Below are entries. Reproduce exactly the lines between the line holding "Tipo de envío" and the line holding "Añada un mensaje", inclusive, and only those.

(Given information):
....

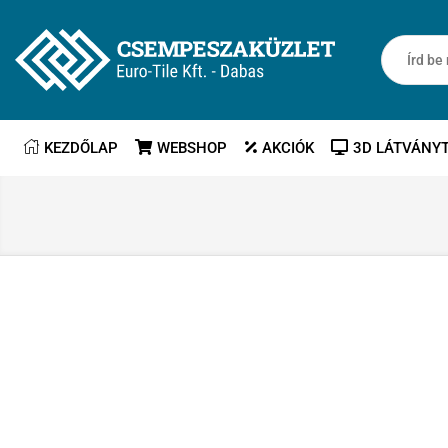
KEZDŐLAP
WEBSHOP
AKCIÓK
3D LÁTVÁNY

....

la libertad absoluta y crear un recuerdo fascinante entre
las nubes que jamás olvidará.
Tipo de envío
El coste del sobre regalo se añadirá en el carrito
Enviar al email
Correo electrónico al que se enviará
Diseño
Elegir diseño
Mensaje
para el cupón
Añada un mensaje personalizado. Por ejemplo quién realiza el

....

(Exercise output):
Tipo de envío
El coste del sobre regalo se añadirá en el carrito
Enviar al email
Correo electrónico al que se enviará
Diseño
Elegir diseño
Mensaje
para el cupón
Añada un mensaje personalizado. Por ejemplo quién realiza el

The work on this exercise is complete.